★☆★JNSAメールマガジン 第28号 2014.2.7.☆★☆
先日のJNSA NSF2014で「内部不正対策 ソリューションガイド公開イベントのパネルディスカッション」を聴講した。その中で、(株)リンクアンドモチベーションの高橋潤氏がマズローの欲求階層説を紹介していた。私はコミュニケーションスキルを高めるためにコーチングを学んでおり、セキュリティ業界でもこれが論じられるようになったのか、新しい領域に踏み込んだな、といった思いである。
マズローの欲求段階説とは、人間の欲求を5段階の階層で理論化したもので、低次から順に以下のとおりである。
(1)生理的欲求 … 生命として生き延びるという欲求
(2)安全の欲求 … 安心や安全を得たいという欲求
(3)愛情と所属の欲求 … チームの一員として認められる、他者に受け入れられたいという欲求
(4)尊厳(承認)の欲求 … 仲間に重要であると認められたいという欲求
(5)自己実現の欲求 … 自分はこうなりたい、生きた証を後世に残したいという欲求
さて、NSF2014のセッションでも触れられていたマルハニチロ系の冷凍食品の農薬混入事件である。この容疑者特定には、農薬を混入可能な場所の洗い出しと誰がいつどこで作業していたのかを整理することにより絞り込めたと報道されていた。セキュリティ対策もしかりだ。誰が、どこで、いつ、何をしていたのか、そういった記録をとることが重要である。
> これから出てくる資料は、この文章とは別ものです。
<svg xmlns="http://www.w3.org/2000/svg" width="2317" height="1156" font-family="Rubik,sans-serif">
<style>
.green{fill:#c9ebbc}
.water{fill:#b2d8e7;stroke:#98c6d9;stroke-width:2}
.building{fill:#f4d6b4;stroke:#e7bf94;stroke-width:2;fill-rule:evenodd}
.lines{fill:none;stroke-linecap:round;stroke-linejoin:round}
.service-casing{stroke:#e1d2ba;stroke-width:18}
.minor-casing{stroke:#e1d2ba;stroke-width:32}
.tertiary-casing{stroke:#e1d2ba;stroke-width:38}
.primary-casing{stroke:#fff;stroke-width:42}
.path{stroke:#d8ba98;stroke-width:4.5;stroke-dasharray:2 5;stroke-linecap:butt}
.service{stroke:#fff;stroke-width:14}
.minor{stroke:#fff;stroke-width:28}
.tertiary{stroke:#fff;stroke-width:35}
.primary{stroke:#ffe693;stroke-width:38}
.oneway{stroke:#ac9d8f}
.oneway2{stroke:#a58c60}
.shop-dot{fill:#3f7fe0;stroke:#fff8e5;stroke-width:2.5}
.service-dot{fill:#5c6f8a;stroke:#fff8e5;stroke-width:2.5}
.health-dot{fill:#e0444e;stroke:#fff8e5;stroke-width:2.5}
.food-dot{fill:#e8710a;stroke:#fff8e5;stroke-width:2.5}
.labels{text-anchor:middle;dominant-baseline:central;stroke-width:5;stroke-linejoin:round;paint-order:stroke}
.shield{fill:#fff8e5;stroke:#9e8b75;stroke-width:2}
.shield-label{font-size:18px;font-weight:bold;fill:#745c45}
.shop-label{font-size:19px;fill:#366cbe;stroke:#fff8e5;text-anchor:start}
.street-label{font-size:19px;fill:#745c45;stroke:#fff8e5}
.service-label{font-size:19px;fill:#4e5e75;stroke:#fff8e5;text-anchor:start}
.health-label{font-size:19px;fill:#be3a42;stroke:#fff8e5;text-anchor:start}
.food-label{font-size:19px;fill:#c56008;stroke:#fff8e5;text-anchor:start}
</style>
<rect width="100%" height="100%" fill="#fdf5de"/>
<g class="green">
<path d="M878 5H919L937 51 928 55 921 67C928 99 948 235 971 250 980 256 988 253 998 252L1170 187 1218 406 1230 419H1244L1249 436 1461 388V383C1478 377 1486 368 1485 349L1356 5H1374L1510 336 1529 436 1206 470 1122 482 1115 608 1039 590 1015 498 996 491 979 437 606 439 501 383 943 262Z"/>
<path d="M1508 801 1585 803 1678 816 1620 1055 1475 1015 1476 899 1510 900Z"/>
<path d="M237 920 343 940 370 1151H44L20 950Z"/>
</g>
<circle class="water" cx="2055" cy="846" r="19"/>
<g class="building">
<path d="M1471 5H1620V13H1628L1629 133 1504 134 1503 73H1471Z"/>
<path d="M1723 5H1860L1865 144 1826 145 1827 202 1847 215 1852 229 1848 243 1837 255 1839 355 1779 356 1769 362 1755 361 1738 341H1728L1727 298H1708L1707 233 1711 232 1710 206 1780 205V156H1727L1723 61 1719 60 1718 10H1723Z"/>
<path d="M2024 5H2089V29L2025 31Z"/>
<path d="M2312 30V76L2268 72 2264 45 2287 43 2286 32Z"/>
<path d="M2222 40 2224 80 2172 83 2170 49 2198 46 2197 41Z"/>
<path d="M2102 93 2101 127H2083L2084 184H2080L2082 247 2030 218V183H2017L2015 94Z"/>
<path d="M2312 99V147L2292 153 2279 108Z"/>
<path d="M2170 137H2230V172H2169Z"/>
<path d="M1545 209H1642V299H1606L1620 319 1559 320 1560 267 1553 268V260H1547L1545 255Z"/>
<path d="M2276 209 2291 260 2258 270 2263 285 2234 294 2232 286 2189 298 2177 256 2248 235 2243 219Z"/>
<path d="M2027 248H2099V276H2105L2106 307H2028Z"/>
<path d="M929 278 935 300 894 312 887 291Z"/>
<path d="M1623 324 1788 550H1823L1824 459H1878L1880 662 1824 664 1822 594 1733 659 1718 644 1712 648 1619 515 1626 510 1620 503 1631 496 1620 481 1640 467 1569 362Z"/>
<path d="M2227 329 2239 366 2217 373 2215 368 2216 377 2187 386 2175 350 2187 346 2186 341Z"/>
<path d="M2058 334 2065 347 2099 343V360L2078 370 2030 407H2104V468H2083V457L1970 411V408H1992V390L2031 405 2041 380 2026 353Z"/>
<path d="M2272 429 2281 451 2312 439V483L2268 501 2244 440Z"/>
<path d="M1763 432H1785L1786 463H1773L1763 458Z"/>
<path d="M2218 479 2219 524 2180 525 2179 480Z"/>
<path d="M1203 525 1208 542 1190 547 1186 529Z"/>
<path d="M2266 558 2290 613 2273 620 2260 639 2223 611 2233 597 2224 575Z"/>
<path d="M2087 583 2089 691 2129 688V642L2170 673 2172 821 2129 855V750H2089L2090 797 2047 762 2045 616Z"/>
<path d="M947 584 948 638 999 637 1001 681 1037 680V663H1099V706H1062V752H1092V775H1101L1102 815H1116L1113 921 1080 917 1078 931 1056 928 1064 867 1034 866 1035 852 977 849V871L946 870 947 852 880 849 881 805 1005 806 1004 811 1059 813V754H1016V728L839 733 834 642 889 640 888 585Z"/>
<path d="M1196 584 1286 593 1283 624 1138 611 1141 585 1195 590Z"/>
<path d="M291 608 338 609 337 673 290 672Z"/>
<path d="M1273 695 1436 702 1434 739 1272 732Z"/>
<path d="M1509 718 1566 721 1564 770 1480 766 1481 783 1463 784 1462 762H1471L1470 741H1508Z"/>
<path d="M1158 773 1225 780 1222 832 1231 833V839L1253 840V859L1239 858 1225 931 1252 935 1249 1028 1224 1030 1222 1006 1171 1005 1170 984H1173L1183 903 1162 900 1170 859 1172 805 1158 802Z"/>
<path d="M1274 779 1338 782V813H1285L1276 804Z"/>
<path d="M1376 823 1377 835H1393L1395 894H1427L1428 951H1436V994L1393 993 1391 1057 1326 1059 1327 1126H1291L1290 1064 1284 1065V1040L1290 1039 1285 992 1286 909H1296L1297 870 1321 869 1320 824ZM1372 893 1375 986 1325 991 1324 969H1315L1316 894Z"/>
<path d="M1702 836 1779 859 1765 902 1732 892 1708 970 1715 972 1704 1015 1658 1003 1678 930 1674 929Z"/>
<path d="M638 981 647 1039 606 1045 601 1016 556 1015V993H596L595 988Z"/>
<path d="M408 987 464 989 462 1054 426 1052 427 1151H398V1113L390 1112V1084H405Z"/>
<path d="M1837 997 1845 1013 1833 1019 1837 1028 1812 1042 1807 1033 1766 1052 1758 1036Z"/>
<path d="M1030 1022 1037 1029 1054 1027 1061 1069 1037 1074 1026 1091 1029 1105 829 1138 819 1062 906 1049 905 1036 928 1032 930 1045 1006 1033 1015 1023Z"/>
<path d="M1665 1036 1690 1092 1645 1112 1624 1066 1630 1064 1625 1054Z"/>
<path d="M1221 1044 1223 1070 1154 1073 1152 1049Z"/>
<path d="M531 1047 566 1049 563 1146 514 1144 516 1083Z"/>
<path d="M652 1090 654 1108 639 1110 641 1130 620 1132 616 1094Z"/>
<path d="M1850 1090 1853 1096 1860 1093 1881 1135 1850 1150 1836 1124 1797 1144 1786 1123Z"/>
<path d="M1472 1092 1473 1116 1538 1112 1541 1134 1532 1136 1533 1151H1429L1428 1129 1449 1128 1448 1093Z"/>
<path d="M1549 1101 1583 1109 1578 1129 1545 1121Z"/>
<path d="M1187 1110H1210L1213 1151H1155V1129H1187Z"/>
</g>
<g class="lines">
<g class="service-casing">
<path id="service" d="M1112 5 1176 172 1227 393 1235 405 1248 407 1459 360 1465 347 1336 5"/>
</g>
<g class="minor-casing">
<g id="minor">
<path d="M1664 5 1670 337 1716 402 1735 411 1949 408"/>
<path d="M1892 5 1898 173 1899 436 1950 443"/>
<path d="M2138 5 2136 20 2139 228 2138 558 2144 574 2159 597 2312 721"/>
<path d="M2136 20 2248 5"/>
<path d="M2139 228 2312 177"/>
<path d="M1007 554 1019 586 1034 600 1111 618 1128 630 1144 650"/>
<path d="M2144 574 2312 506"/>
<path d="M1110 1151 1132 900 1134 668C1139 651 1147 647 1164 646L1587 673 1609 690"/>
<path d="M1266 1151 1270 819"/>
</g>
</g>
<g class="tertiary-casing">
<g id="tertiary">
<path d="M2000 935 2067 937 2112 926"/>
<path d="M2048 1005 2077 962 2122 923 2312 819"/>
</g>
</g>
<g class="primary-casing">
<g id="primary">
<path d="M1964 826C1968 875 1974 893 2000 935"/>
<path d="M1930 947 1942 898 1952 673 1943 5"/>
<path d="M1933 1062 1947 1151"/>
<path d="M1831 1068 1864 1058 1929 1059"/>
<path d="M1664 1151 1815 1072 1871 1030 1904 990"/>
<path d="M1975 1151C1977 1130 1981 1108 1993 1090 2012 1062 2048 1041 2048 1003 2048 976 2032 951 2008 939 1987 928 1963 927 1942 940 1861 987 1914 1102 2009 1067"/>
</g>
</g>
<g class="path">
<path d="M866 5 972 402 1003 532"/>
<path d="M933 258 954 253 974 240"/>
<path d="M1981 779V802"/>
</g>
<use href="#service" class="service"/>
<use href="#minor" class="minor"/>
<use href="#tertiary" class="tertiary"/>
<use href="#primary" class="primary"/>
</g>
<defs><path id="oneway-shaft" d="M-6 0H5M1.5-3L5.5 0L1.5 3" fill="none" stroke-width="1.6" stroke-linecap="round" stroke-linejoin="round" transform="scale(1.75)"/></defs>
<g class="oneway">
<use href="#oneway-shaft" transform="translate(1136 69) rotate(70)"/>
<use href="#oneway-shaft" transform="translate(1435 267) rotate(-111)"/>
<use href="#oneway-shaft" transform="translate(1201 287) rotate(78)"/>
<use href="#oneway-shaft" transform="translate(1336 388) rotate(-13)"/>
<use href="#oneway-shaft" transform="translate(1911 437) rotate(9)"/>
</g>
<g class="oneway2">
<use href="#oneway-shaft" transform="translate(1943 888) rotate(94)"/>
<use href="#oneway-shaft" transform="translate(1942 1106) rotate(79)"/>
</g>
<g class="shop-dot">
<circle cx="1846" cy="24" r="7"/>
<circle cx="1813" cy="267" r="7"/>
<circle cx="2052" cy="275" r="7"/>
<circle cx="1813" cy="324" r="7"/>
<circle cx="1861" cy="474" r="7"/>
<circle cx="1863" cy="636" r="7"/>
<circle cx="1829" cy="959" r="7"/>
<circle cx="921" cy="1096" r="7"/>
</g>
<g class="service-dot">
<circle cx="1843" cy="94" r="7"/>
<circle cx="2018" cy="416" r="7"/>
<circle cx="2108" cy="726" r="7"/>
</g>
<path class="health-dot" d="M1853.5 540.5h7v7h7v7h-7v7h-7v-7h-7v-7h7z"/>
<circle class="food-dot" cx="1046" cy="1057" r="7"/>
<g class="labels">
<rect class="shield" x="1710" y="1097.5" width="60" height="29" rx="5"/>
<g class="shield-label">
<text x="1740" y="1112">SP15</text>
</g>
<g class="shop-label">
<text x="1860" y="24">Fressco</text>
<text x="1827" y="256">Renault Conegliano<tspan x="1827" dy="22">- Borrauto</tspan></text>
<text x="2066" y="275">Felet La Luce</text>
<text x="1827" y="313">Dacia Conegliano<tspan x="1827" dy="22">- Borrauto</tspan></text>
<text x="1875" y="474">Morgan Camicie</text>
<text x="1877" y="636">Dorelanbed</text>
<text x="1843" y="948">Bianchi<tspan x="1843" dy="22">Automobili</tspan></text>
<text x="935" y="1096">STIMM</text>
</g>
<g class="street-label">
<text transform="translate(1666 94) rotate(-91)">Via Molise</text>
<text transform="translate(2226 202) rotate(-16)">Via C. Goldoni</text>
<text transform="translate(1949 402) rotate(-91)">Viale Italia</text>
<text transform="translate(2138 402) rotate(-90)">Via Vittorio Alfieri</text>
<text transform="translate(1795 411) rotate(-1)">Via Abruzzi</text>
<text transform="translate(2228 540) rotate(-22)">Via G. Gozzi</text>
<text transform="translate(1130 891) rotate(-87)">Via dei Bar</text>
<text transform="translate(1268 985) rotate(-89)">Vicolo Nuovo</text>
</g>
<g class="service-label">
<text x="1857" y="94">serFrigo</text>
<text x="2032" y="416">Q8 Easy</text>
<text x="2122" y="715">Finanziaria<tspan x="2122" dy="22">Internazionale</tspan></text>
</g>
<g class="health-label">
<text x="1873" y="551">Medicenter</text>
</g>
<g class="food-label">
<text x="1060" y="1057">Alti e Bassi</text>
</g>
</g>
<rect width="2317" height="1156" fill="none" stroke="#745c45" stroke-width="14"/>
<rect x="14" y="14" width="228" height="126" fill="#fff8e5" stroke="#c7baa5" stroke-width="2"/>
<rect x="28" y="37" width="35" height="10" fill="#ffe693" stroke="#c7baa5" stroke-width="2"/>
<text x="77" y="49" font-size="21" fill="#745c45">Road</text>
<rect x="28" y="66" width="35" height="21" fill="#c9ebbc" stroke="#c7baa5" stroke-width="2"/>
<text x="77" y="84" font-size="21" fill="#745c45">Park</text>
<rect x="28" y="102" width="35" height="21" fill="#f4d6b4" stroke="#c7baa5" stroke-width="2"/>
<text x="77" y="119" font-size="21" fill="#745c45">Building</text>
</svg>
ところで、容疑者の作業環境・人間関係はどうであったのだろうか?先の高橋潤氏は、マズローの欲求階層説でいえば、『最低でも「愛情・所属」レベルまで満たされなければ内部不正を起こす可能性があると考えられる。』と述べていた。我が意を得たりだ。
容疑者は、上司に「こんな給料じゃ、やっていけない」と待遇改善を直訴したりしていたという。これを無視されたら、どうであろう。実際に、無視されていたかどうかは不明であるが、この組織のために貢献しようとか、この仲間と一緒に頑張ろうという心境とは、ほど遠いものであったことが予想される。
では、どうしたらよかったのか。
もし、「こんな給料じゃ、やっていけない」と言われたら、 「そう、こんな給料じゃ、やっていけないんだね」とオウム返しのように返して受けとめる。できれば、目をみてうなづきながらである。これだけで、自分は一員として認められている、受け入れられていると思うのである。
話はそれるが、家庭で旦那さんが新聞を読んでいるときに、奥様が声をかけてくることはないだろうか。そんなとき旦那さんはどういった態度をとっているだろうか? よくあるパターンは、新聞を読みながら、「うん、何?」である。人間の五感の割合は、視覚 87%、聴覚 7%、臭覚3.5%、触覚1.5%、味覚1.0%といわれている(『産業教育機器システム便覧』)。つまり、奥様は、「うん、何?」という言葉(聴覚)よりも、新聞を読み続けているという視覚的情報により、旦那さんは「聞いてない、私を無視した」となるのである。
話を農薬混入事件に戻そう。
実際の作業環境においても、たった一人で作業をしていたのではないらしい。もし、日頃から声を掛け合っていたら、どうであったろうか。
警備会社の友人に聞いた話がある。ご近所同士でよく声を掛け合っている地域では、犯罪が発生しにくく警備会社も勝てないと。
やるべき対策は実施したうえで、さらに、良好なコミュニケーション関係を築くことによりセキュリティ対策を補えると私は信じている。